O presidente da Confederação dos Agricultores Portugueses (CAP) alertou que o aumento dos preços dos bens alimentares pode tornar-se “brutal”, afetando não só os produtores agrícolas, mas também os consumidores, sobretudo num contexto de instabilidade internacional.
Em entrevista ao Jornal de Negócios, Álvaro Mendonça e Moura defendeu a necessidade de medidas urgentes por parte do Governo para mitigar os efeitos do aumento dos custos de produção, agravados pelo conflito no Médio Oriente.
“O Governo tem que ter em conta que é preciso um apoio específico neste momento aos agricultores, sob pena de termos impactos diretos no consumidor, nos preços da alimentação”, afirmou o responsável.

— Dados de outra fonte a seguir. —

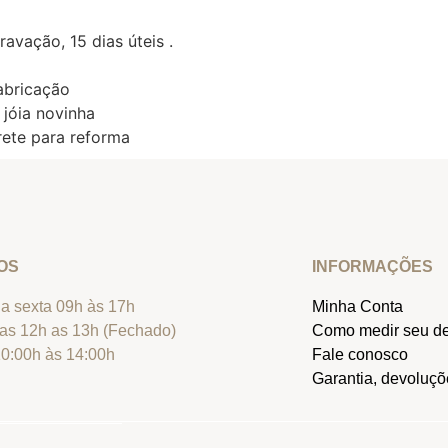
avação, 15 dias úteis .
abricação
 jóia novinha
ete para reforma
OS
INFORMAÇÕES
a sexta 09h às 17h
Minha Conta
as 12h as 13h (Fechado)
Como medir seu d
0:00h às 14:00h
Fale conosco
Garantia, devoluçõe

Segundo o presidente da CAP, o prolongamento da tensão geopolítica poderá pressionar ainda mais os fatores de produção, como a energia, os fertilizantes e o transporte, criando dificuldades acrescidas ao setor agrícola.
Álvaro Mendonça e Moura considera que, caso o conflito se mantenha, o Executivo deverá reforçar as medidas de apoio. “Se esta situação continuar, o Governo terá de ir mais longe e estabelecer apoios diretos”, sublinhou.
O responsável alerta que, sem intervenção, o aumento dos custos ao longo da cadeia de produção acabará inevitavelmente por refletir-se nos preços finais dos alimentos, penalizando os consumidores e agravando o custo de vida.
A CAP defende, assim, uma resposta célere e direcionada, que permita garantir a sustentabilidade das explorações agrícolas e evitar uma escalada significativa dos preços no mercado alimentar.